As attacks continue in Darfur, the emotional debate over using the word genocide has evoked memories of inaction during previous episodes of violence.
In Rwanda a decade ago, Hutu extremists slaughtered an estimated 800,000 ethnic Tutsis and moderate Hutus as various factions argued over the use of the word.
“We all had the Rwanda experience, and we all have to live with ourselves,” said Charles Snyder, the State Department’s senior representative on Sudan and the former acting assistant secretary of state for African affairs.
Meanwhile, analysts have said the United States is reluctant to antagonize Sudan because the Bush administration does not want to jeopardize a U.S.-backed peace deal to end a separate civil war with rebels in southern Sudan. In addition, Sudan, which once harbored Osama bin Laden, now plays a role in the war on terrorism.
High-ranking Sudanese officials, including the head of National Intelligence Security Services [NISS] and the former external affairs intelligence chief, are among the key figures ordering and coordinating the violence in Darfur, State Department sources said.

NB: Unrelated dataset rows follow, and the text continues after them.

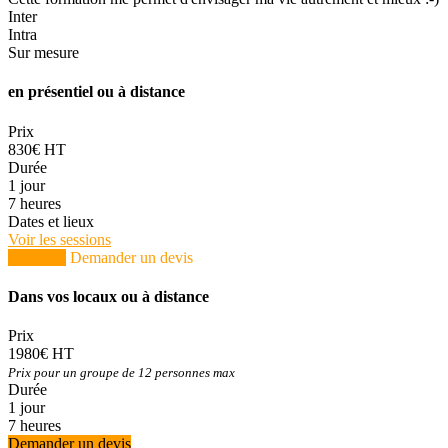
Inter
Intra
Sur mesure
en présentiel ou à distance
Prix
830€ HT
Durée
1 jour
7 heures
Dates et lieux
Voir les sessions
S'inscrire
Demander un devis
Dans vos locaux ou à distance
Prix
1980€ HT
Prix pour un groupe de 12 personnes max
Durée
1 jour
7 heures
Demander un devis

“Senior Bush administration officials appear reluctant to publicly identify senior officials involved in the atrocities in Darfur, including First Vice President Osman Taha and NISS chief Salah Abdala Gosh, because these officials are also in charge of the counterterrorism efforts and have been cooperating with U.S. officials,” said Ted Dagne of the U.S. Congressional Research Service. “Targeting these officials could end cooperation on counterterrorism.”
Human rights analysts said that describing killings in Darfur as genocide does not prescribe a specific U.S. course of action.

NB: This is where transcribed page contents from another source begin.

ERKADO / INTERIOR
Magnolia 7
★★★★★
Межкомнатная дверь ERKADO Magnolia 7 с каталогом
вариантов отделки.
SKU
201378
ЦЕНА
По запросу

“Just calling it a genocide does not open a magic book,” said Jerry Fowler, staff director on the Committee on Conscience at the U.S. Holocaust Memorial Museum. “But it raises the moral and political stakes. You can’t just say it’s genocide and then not get involved.”
Members of the State Department who contributed to the new report also worked in Kosovo and Bosnia. After touring the camps, they likened their experiences there to their experiences in Sudan and discussed the need for additional international pressure to end the violence in Darfur.
“If you have women without their men, that changes the face of the future society,” said Jan Pfundheller, a retired police officer from Brewster, Wash.
“I was shocked by the scope of the tragedy,” said Pfundheller, an expert on sexual violence. “What happened in Kosovo was evil. This is more vast and equally as evil.”